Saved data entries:
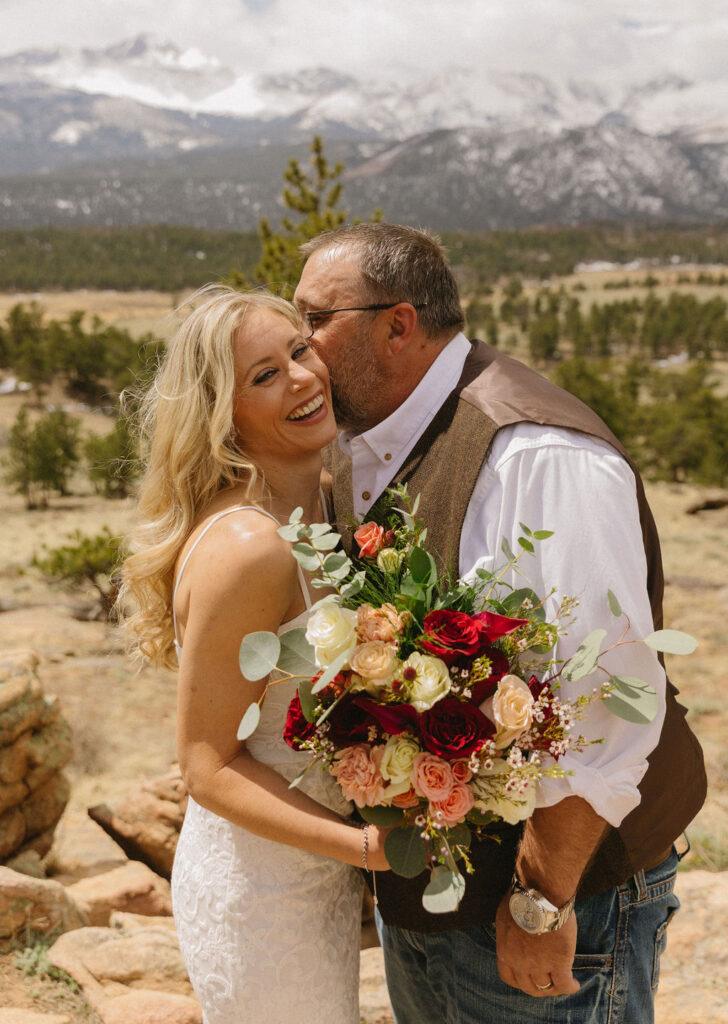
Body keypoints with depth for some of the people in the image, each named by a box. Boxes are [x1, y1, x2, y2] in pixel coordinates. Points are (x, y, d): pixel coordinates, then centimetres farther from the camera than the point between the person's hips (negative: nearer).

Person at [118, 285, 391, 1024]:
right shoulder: (244, 547, -27)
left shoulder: (323, 506, 0)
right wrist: (363, 845, -29)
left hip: (317, 873, 8)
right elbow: (208, 767, -22)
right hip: (259, 896, -8)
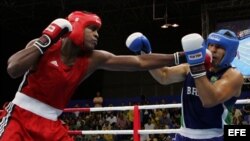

- Description of the task: Please arrange the material above as a numbered list with one line per item, skipping any blank lines. Leave the pictures out of your answer.

- Output:
1. Body keypoints with depth for some of the people in the image, each named by a box. Boxes are [x1, y1, x2, y2] in pixel coordinates. Points are (x, y, d): pixel coordinates, then centimetres farther from the camera than the point between the person's hips (negative: nearer).
2. Person at [118, 285, 391, 1024]:
3. right shoulder: (244, 547, -27)
4. left shoulder: (323, 506, 0)
5. right wrist: (363, 845, -29)
6. left hip: (317, 873, 8)
7. right elbow: (208, 767, -22)
8. right hip: (259, 896, -8)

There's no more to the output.